## The problem
The answer is all of the data repeated exactly, with each picture omitted.

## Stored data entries

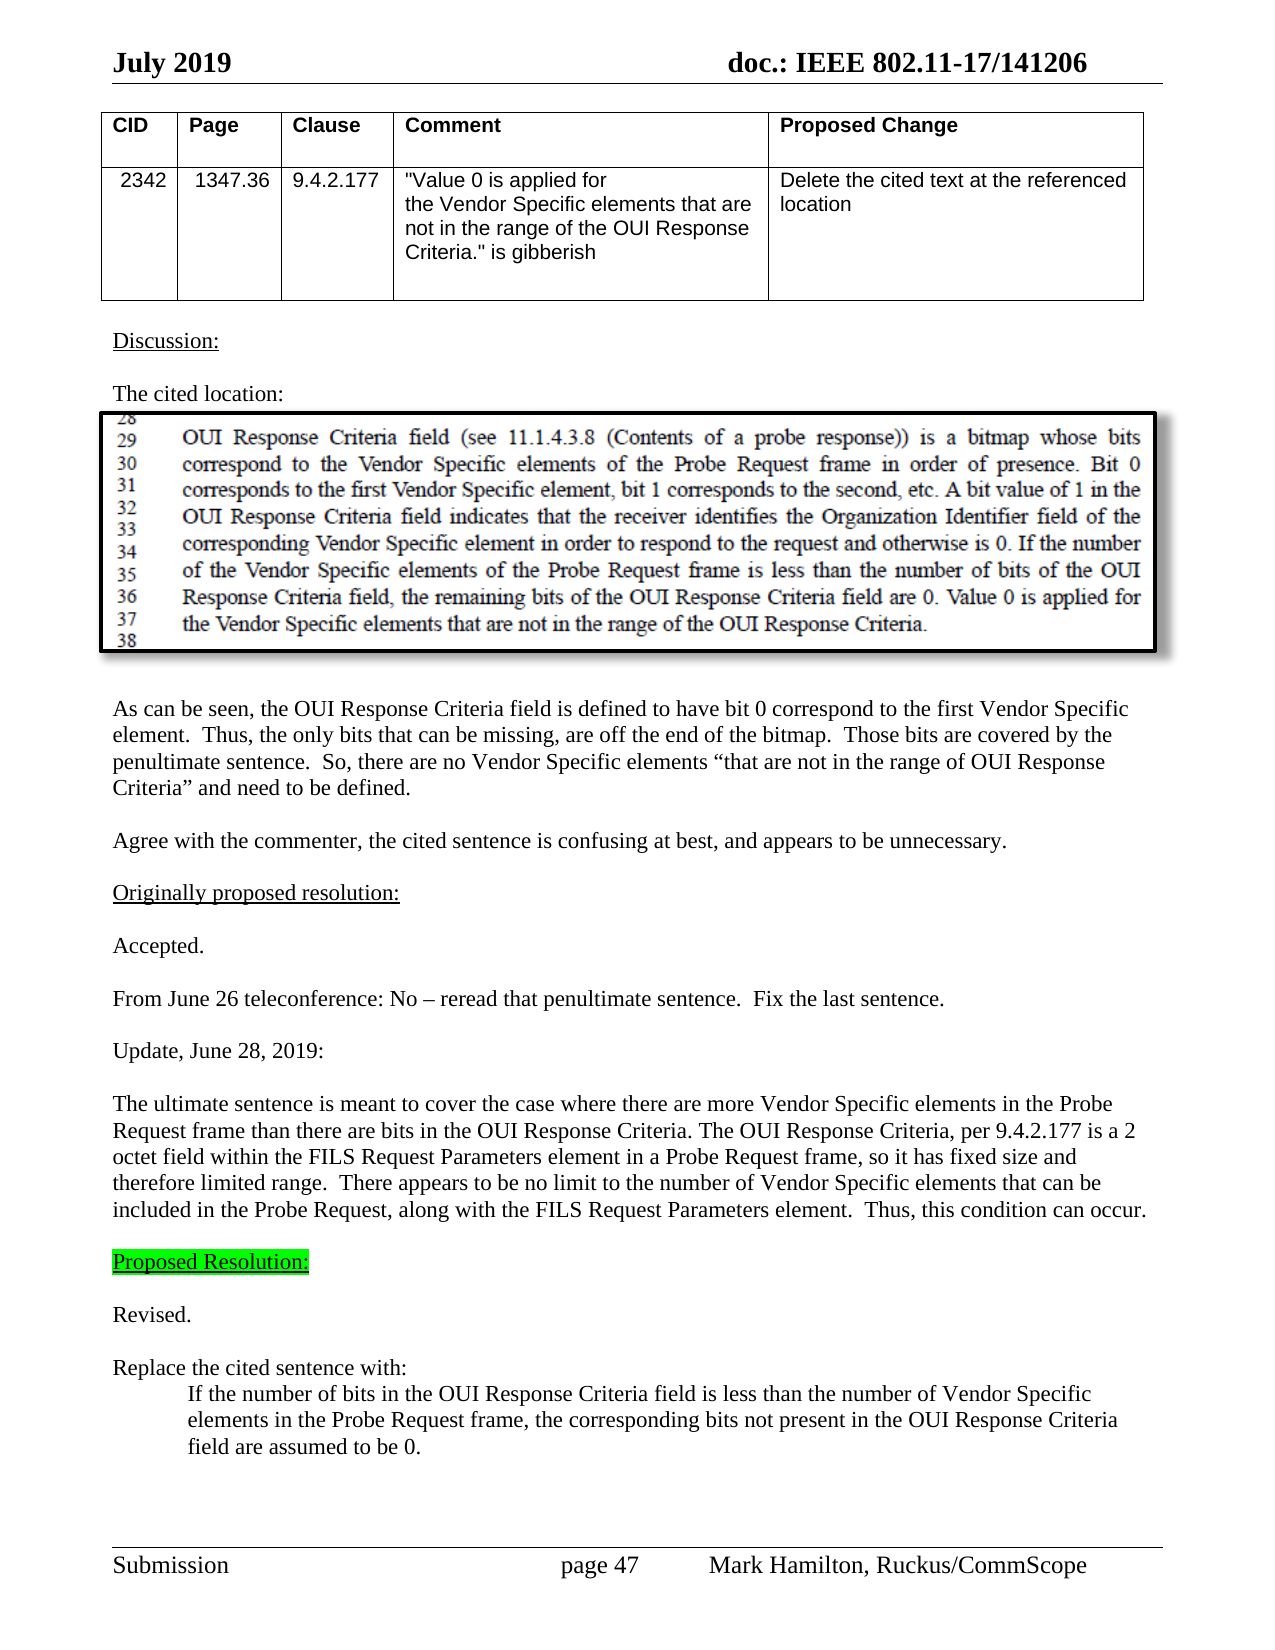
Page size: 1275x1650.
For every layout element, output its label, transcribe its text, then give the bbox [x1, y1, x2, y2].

table_cell 1347.36 [178, 168, 281, 299]
text From June 26 teleconference: No – reread that penultimate sentence. Fix the last sentence. [112, 985, 1163, 1011]
table_cell Delete the cited text at the referenced location [769, 168, 1143, 299]
table_header Proposed Change [769, 113, 1143, 167]
text Update, June 28, 2019: [112, 1038, 1163, 1064]
text If the number of bits in the OUI Response Criteria field is less than the number of Vendor Specific elements in the Probe Request frame, the corresponding bits not present in the OUI Response Criteria field are assumed to be 0. [187, 1380, 1163, 1459]
table_cell 2342 [102, 168, 177, 299]
table_header CID [102, 113, 177, 167]
text Replace the cited sentence with: [112, 1354, 1163, 1380]
table_header Page [178, 113, 281, 167]
text Accepted. [112, 932, 1163, 958]
picture [103, 415, 1153, 649]
text As can be seen, the OUI Response Criteria field is defined to have bit 0 correspond to the first Vendor Specific element. Thus, the only bits that can be missing, are off the end of the bitmap. Those bits are covered by the penultimate sentence. So, there are no Vendor Specific elements “that are not in the range of OUI Response Criteria” and need to be defined. [112, 695, 1163, 800]
text The ultimate sentence is meant to cover the case where there are more Vendor Specific elements in the Probe Request frame than there are bits in the OUI Response Criteria. The OUI Response Criteria, per 9.4.2.177 is a 2 octet field within the FILS Request Parameters element in a Probe Request frame, so it has fixed size and therefore limited range. There appears to be no limit to the number of Vendor Specific elements that can be included in the Probe Request, along with the FILS Request Parameters element. Thus, this condition can occur. [112, 1090, 1163, 1222]
text Discussion: [112, 327, 1163, 353]
text Originally proposed resolution: [112, 879, 1163, 906]
table_header Clause [282, 113, 393, 167]
table_header Comment [394, 113, 768, 167]
table_cell "Value 0 is applied for the Vendor Specific elements that are not in the range of the OUI Response Criteria." is gibberish [394, 168, 768, 299]
text Proposed Resolution: [112, 1248, 1163, 1275]
text Revised. [112, 1301, 1163, 1327]
text Agree with the commenter, the cited sentence is confusing at best, and appears to be unnecessary. [112, 827, 1163, 853]
text The cited location: [112, 380, 1163, 406]
table_cell 9.4.2.177 [282, 168, 393, 299]
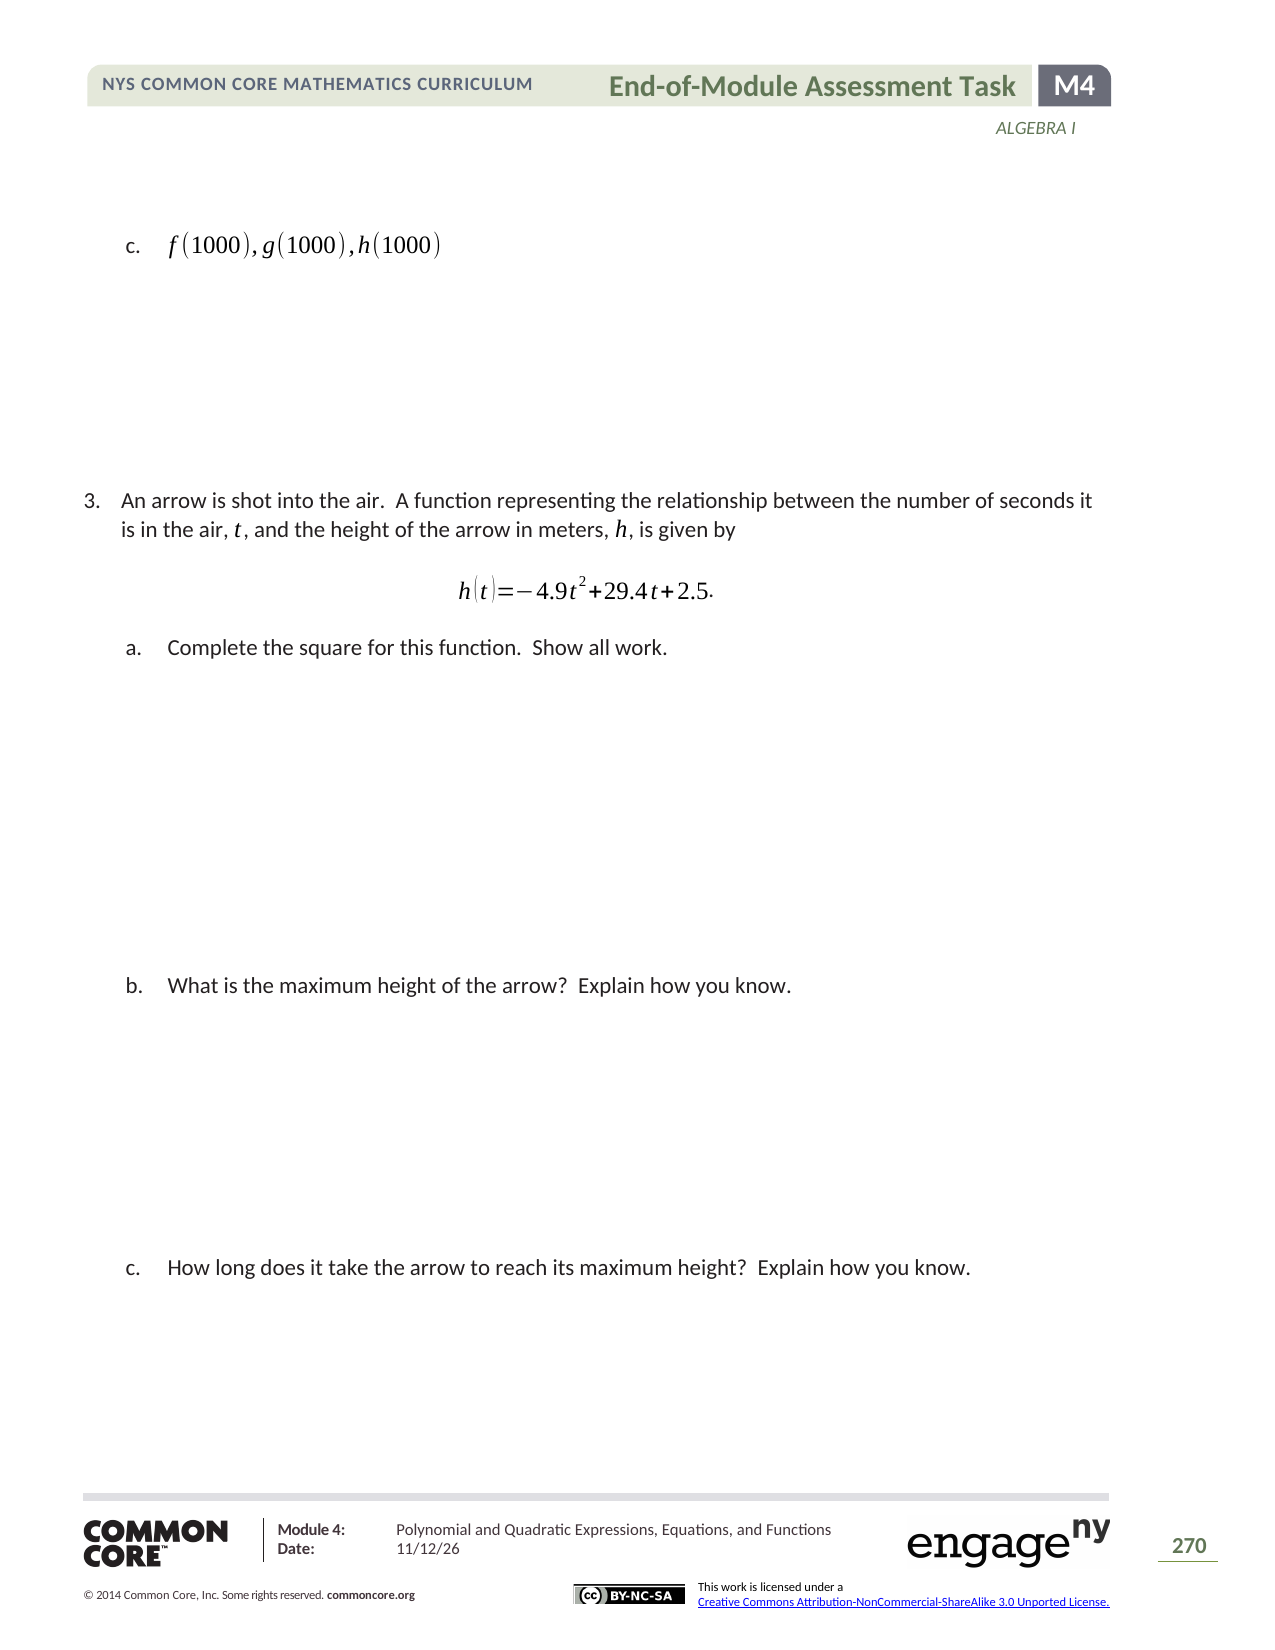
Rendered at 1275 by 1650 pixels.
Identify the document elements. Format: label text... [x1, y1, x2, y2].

list What is the maximum height of the arrow? Explain how you know. [125, 971, 1108, 999]
picture [906, 1515, 1110, 1569]
picture [572, 1584, 685, 1604]
list Complete the square for this function. Show all work. [125, 633, 1108, 662]
list An arrow is shot into the air. A function representing the relationship between the number of seconds it is in the air, , and the height of the arrow in meters, , is given by [83, 486, 1108, 543]
list How long does it take the arrow to reach its maximum height? Explain how you know. [125, 1253, 1108, 1281]
picture [79, 1515, 232, 1572]
list . [121, 573, 1108, 606]
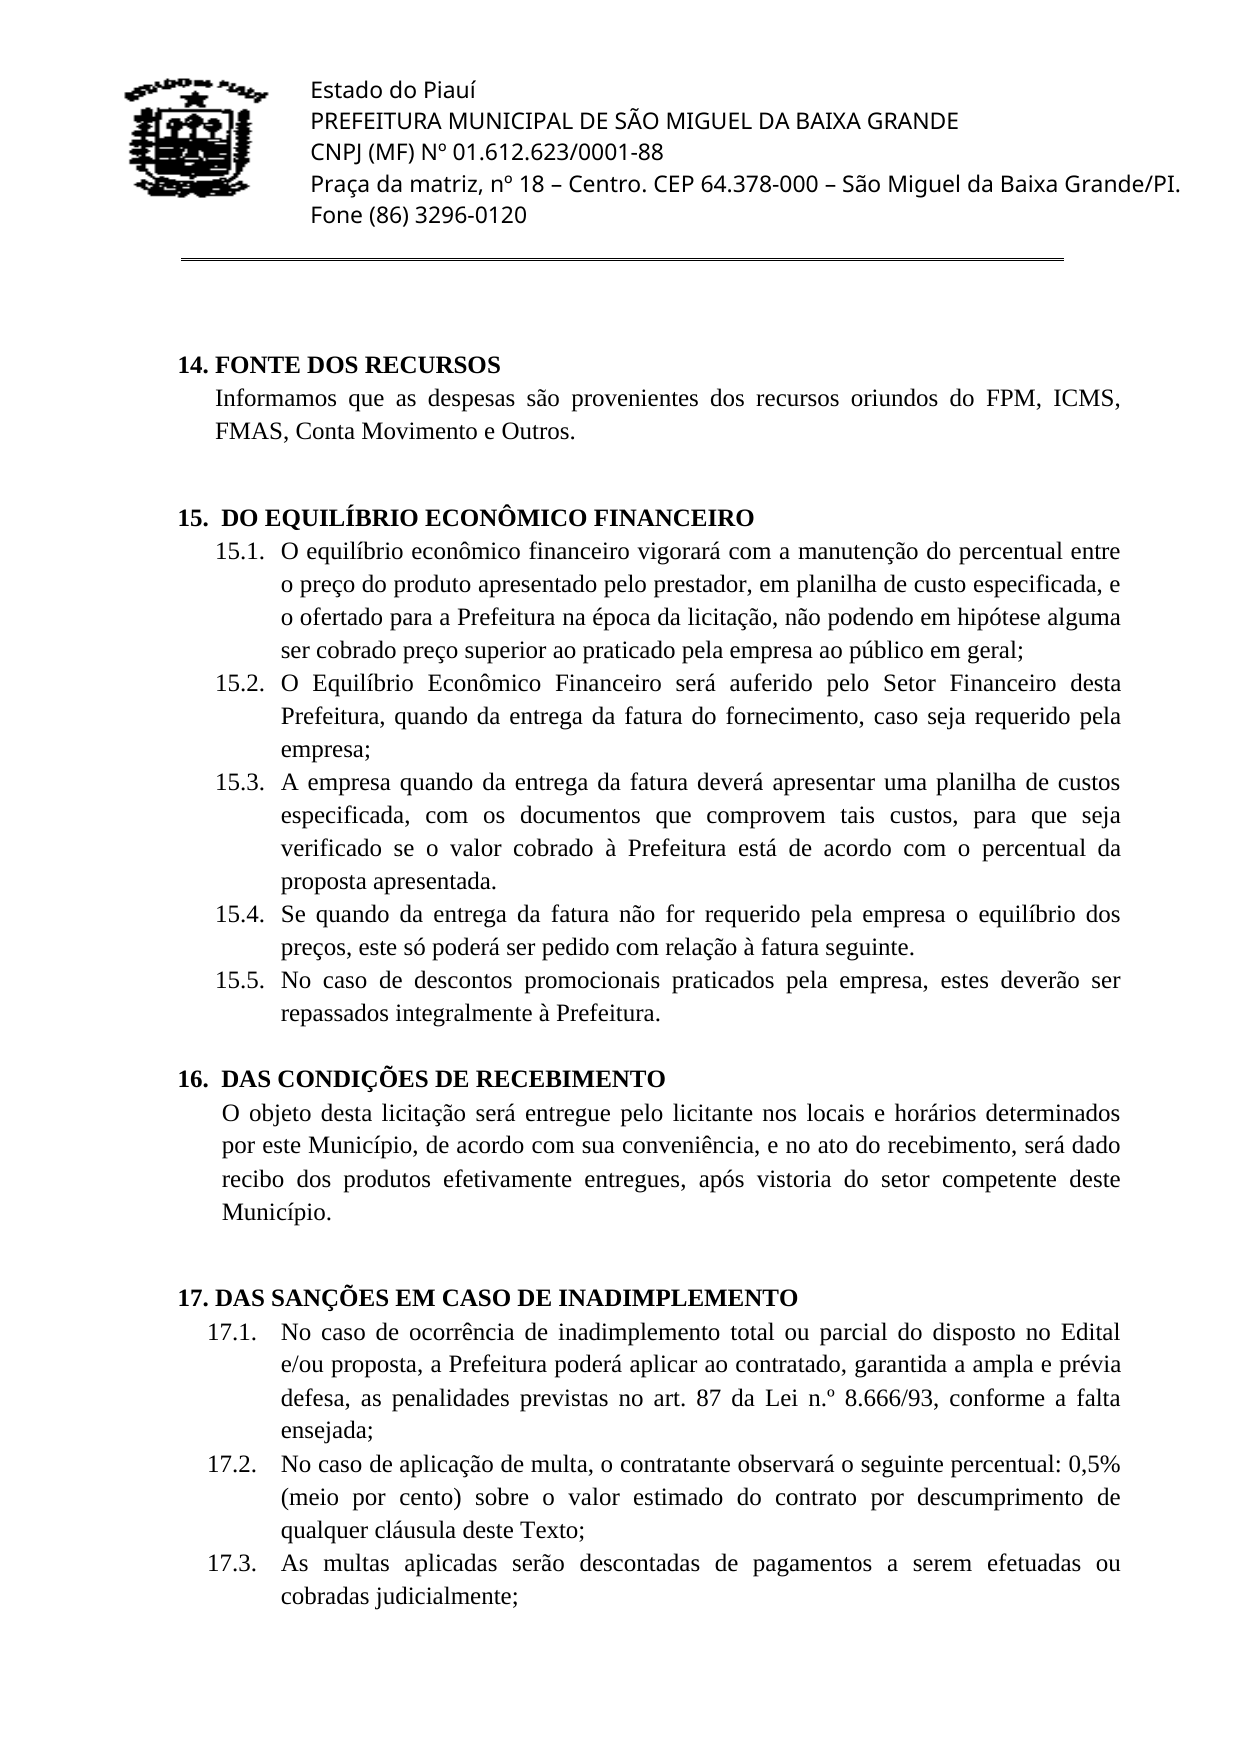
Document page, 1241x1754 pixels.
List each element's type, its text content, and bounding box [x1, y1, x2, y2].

list FONTE DOS RECURSOS [177, 350, 1122, 379]
list A empresa quando da entrega da fatura deverá apresentar uma planilha de custos especificada, com os documentos que comprovem tais custos, para que seja verificado se o valor cobrado à Prefeitura está de acordo com o percentual da proposta apresentada. [215, 767, 1122, 895]
list No caso de ocorrência de inadimplemento total ou parcial do disposto no Edital e/ou proposta, a Prefeitura poderá aplicar ao contratado, garantida a ampla e prévia defesa, as penalidades previstas no art. 87 da Lei n.º 8.666/93, conforme a falta ensejada; [207, 1317, 1122, 1444]
list Se quando da entrega da fatura não for requerido pela empresa o equilíbrio dos preços, este só poderá ser pedido com relação à fatura seguinte. [215, 899, 1122, 961]
list Informamos que as despesas são provenientes dos recursos oriundos do FPM, ICMS, FMAS, Conta Movimento e Outros. [215, 383, 1122, 445]
list O equilíbrio econômico financeiro vigorará com a manutenção do percentual entre o preço do produto apresentado pelo prestador, em planilha de custo especificada, e o ofertado para a Prefeitura na época da licitação, não podendo em hipótese alguma ser cobrado preço superior ao praticado pela empresa ao público em geral; [215, 536, 1122, 664]
list O Equilíbrio Econômico Financeiro será auferido pelo Setor Financeiro desta Prefeitura, quando da entrega da fatura do fornecimento, caso seja requerido pela empresa; [215, 668, 1122, 763]
list DAS SANÇÕES EM CASO DE INADIMPLEMENTO [177, 1283, 1122, 1312]
list As multas aplicadas serão descontadas de pagamentos a serem efetuadas ou cobradas judicialmente; [207, 1548, 1122, 1609]
list DO EQUILÍBRIO ECONÔMICO FINANCEIRO [177, 503, 1122, 532]
list No caso de descontos promocionais praticados pela empresa, estes deverão ser repassados integralmente à Prefeitura. [215, 966, 1122, 1027]
list O objeto desta licitação será entregue pelo licitante nos locais e horários determinados por este Município, de acordo com sua conveniência, e no ato do recebimento, será dado recibo dos produtos efetivamente entregues, após vistoria do setor competente deste Município. [222, 1098, 1122, 1225]
list No caso de aplicação de multa, o contratante observará o seguinte percentual: 0,5% (meio por cento) sobre o valor estimado do contrato por descumprimento de qualquer cláusula deste Texto; [207, 1449, 1122, 1543]
picture [84, 59, 300, 207]
list DAS CONDIÇÕES DE RECEBIMENTO [177, 1064, 1122, 1093]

## Solution to this exercise
Page size: 1275x1650.
For every layout element, output its label, transcribe its text, then give the bbox [x1, y1, x2, y2].

table_cell 1347.36 [178, 168, 281, 299]
text From June 26 teleconference: No – reread that penultimate sentence. Fix the last sentence. [112, 985, 1163, 1011]
table_cell Delete the cited text at the referenced location [769, 168, 1143, 299]
table_header Proposed Change [769, 113, 1143, 167]
text Update, June 28, 2019: [112, 1038, 1163, 1064]
text If the number of bits in the OUI Response Criteria field is less than the number of Vendor Specific elements in the Probe Request frame, the corresponding bits not present in the OUI Response Criteria field are assumed to be 0. [187, 1380, 1163, 1459]
table_cell 2342 [102, 168, 177, 299]
table_header CID [102, 113, 177, 167]
text Replace the cited sentence with: [112, 1354, 1163, 1380]
table_header Page [178, 113, 281, 167]
text Accepted. [112, 932, 1163, 958]
picture [103, 415, 1153, 649]
text As can be seen, the OUI Response Criteria field is defined to have bit 0 correspond to the first Vendor Specific element. Thus, the only bits that can be missing, are off the end of the bitmap. Those bits are covered by the penultimate sentence. So, there are no Vendor Specific elements “that are not in the range of OUI Response Criteria” and need to be defined. [112, 695, 1163, 800]
text The ultimate sentence is meant to cover the case where there are more Vendor Specific elements in the Probe Request frame than there are bits in the OUI Response Criteria. The OUI Response Criteria, per 9.4.2.177 is a 2 octet field within the FILS Request Parameters element in a Probe Request frame, so it has fixed size and therefore limited range. There appears to be no limit to the number of Vendor Specific elements that can be included in the Probe Request, along with the FILS Request Parameters element. Thus, this condition can occur. [112, 1090, 1163, 1222]
text Discussion: [112, 327, 1163, 353]
text Originally proposed resolution: [112, 879, 1163, 906]
table_header Clause [282, 113, 393, 167]
table_header Comment [394, 113, 768, 167]
table_cell "Value 0 is applied for the Vendor Specific elements that are not in the range of the OUI Response Criteria." is gibberish [394, 168, 768, 299]
text Proposed Resolution: [112, 1248, 1163, 1275]
text Revised. [112, 1301, 1163, 1327]
text Agree with the commenter, the cited sentence is confusing at best, and appears to be unnecessary. [112, 827, 1163, 853]
text The cited location: [112, 380, 1163, 406]
table_cell 9.4.2.177 [282, 168, 393, 299]
Rendered at 1275 by 1650 pixels.
Identify the document elements. Format: label text... [x1, y1, x2, y2].

list What is the maximum height of the arrow? Explain how you know. [125, 971, 1108, 999]
picture [906, 1515, 1110, 1569]
picture [572, 1584, 685, 1604]
list Complete the square for this function. Show all work. [125, 633, 1108, 662]
list An arrow is shot into the air. A function representing the relationship between the number of seconds it is in the air, , and the height of the arrow in meters, , is given by [83, 486, 1108, 543]
list How long does it take the arrow to reach its maximum height? Explain how you know. [125, 1253, 1108, 1281]
picture [79, 1515, 232, 1572]
list . [121, 573, 1108, 606]
Document page, 1241x1754 pixels.
List each element's type, its text content, and bounding box [x1, y1, x2, y2].

list FONTE DOS RECURSOS [177, 350, 1122, 379]
list A empresa quando da entrega da fatura deverá apresentar uma planilha de custos especificada, com os documentos que comprovem tais custos, para que seja verificado se o valor cobrado à Prefeitura está de acordo com o percentual da proposta apresentada. [215, 767, 1122, 895]
list No caso de ocorrência de inadimplemento total ou parcial do disposto no Edital e/ou proposta, a Prefeitura poderá aplicar ao contratado, garantida a ampla e prévia defesa, as penalidades previstas no art. 87 da Lei n.º 8.666/93, conforme a falta ensejada; [207, 1317, 1122, 1444]
list Se quando da entrega da fatura não for requerido pela empresa o equilíbrio dos preços, este só poderá ser pedido com relação à fatura seguinte. [215, 899, 1122, 961]
list Informamos que as despesas são provenientes dos recursos oriundos do FPM, ICMS, FMAS, Conta Movimento e Outros. [215, 383, 1122, 445]
list O equilíbrio econômico financeiro vigorará com a manutenção do percentual entre o preço do produto apresentado pelo prestador, em planilha de custo especificada, e o ofertado para a Prefeitura na época da licitação, não podendo em hipótese alguma ser cobrado preço superior ao praticado pela empresa ao público em geral; [215, 536, 1122, 664]
list O Equilíbrio Econômico Financeiro será auferido pelo Setor Financeiro desta Prefeitura, quando da entrega da fatura do fornecimento, caso seja requerido pela empresa; [215, 668, 1122, 763]
list DAS SANÇÕES EM CASO DE INADIMPLEMENTO [177, 1283, 1122, 1312]
list As multas aplicadas serão descontadas de pagamentos a serem efetuadas ou cobradas judicialmente; [207, 1548, 1122, 1609]
list DO EQUILÍBRIO ECONÔMICO FINANCEIRO [177, 503, 1122, 532]
list No caso de descontos promocionais praticados pela empresa, estes deverão ser repassados integralmente à Prefeitura. [215, 966, 1122, 1027]
list O objeto desta licitação será entregue pelo licitante nos locais e horários determinados por este Município, de acordo com sua conveniência, e no ato do recebimento, será dado recibo dos produtos efetivamente entregues, após vistoria do setor competente deste Município. [222, 1098, 1122, 1225]
list No caso de aplicação de multa, o contratante observará o seguinte percentual: 0,5% (meio por cento) sobre o valor estimado do contrato por descumprimento de qualquer cláusula deste Texto; [207, 1449, 1122, 1543]
picture [84, 59, 300, 207]
list DAS CONDIÇÕES DE RECEBIMENTO [177, 1064, 1122, 1093]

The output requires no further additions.